As the data from all these tables were numerical, I created general **boxplots** function to generate subplots for all numerical data with outliers.

Despite the presence of some outliers, I did not remove them in case they could be correlated with age or other parameters.

I kept these tables with the suffix "_clean" (I did not save new ones).

### 3. Analysis

Once the data has been visualized and cleaned, I proceeded to the analysis of the data.

The data analysis has mainly focused on conducting a study of correlations.

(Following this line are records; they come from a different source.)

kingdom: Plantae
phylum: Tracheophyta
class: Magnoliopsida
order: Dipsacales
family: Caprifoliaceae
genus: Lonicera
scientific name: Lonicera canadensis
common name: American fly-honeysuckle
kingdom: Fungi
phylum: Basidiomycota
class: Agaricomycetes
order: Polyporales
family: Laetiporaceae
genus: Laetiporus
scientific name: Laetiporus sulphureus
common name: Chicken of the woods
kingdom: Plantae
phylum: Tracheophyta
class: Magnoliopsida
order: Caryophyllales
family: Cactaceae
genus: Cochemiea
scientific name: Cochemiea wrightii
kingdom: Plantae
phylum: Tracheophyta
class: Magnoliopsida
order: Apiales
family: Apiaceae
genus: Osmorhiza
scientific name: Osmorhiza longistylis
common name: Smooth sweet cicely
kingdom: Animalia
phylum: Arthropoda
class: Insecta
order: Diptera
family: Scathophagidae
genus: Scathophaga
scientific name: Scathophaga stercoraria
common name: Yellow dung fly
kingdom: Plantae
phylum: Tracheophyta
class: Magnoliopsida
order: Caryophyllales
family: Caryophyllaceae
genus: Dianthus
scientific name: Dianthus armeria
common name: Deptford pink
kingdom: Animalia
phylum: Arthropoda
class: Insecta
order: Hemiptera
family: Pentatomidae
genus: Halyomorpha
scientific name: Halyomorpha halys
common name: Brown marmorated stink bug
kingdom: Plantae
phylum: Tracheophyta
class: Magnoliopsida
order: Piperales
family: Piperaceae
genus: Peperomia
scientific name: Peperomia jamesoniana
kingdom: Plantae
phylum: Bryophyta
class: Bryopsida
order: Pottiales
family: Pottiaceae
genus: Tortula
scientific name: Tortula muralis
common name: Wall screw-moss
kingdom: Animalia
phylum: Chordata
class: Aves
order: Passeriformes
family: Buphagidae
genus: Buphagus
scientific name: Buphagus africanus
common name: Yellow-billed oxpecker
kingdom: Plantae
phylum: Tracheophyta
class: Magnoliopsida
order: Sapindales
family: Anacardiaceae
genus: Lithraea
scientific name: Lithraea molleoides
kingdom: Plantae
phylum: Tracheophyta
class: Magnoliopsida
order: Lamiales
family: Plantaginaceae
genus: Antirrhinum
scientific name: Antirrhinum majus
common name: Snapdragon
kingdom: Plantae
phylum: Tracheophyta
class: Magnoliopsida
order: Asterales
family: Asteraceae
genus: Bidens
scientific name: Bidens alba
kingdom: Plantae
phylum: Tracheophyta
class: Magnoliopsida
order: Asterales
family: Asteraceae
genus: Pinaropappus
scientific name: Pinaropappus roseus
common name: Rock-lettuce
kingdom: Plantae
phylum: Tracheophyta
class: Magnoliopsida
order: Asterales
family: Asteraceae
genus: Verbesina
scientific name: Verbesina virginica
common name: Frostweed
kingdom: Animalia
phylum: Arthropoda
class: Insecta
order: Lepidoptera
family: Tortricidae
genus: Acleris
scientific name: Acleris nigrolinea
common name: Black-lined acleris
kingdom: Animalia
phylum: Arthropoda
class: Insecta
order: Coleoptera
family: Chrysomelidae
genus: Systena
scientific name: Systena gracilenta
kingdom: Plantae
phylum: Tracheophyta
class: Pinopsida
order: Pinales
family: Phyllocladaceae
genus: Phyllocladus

All biological markers have been correlated with:

- Age
- Gender (Male/Female)
- Age group (Young/Middle/Old)
- High blood pressure (Y/N)
- Diabetes (Y/N)
- Cancer (Y/N)
- Lung disease (Y/N)
- Heart condition (Y/N)
- Stroke (Y/N)
- Psychiatric problems (Y/N)
- Dementia (Y/N)
- Cholesterol (Y/N)


First, I generated a table with the results from the 2016 survey containing the data of the biological markers collected in that same year. I excluded the data from the 2018 and 2020 surveys since there were no biological data from those surveys.

1. For the correlations of a main numerical variable (like Age) vs the rest of the biological markers, I created a function called **scatter_plots_aggregated** where regression coefficient data is calculated, and subplots of scatterplots for all variables with their corresponding regression line are generated.

2. To obtain a table of data with the regression analysis of the above, I created the function **calculate_correlation_regression** and saved the calculations in ./data.

3. For the correlations of a main numerical variable (like Age) vs the rest of the biological markers, taking into account a categorical variable (e.g., Gender), I created a function called **scatter_plots_aggregated_with_categorical** where regression coefficient data is calculated, and subplots of scatterplots for all variables with their corresponding regression line are generated.

4. Similarly to point 2, to obtain a table of data with the regression analysis of the above, I created the function **calculate_correlation_regression_with_categorical** and saved the calculations in ./data.

After obtaining all the correlation visualizations and their numerical statistical data, I created the **filter_and_extract_values** function to take from each dataset the correlation values > 0.15 or < -0.15 and see what values are interesting for our hypothese, while checking if any other parameter (gender, health problems, etc.) could be interesting.

Next, I combined all the correlation data into a single table and, using the function **plot_all_variables_across_groups**, generated lineplots to observe if the existing correlations became stronger or weaker with any specific parameter.

Finally, I created the **find_max_min** function to find max and min values along with their corresponding columns and generate a dataframe with all the data.

Once the results have been obtained, I proceed to prepare the presentation of the findings.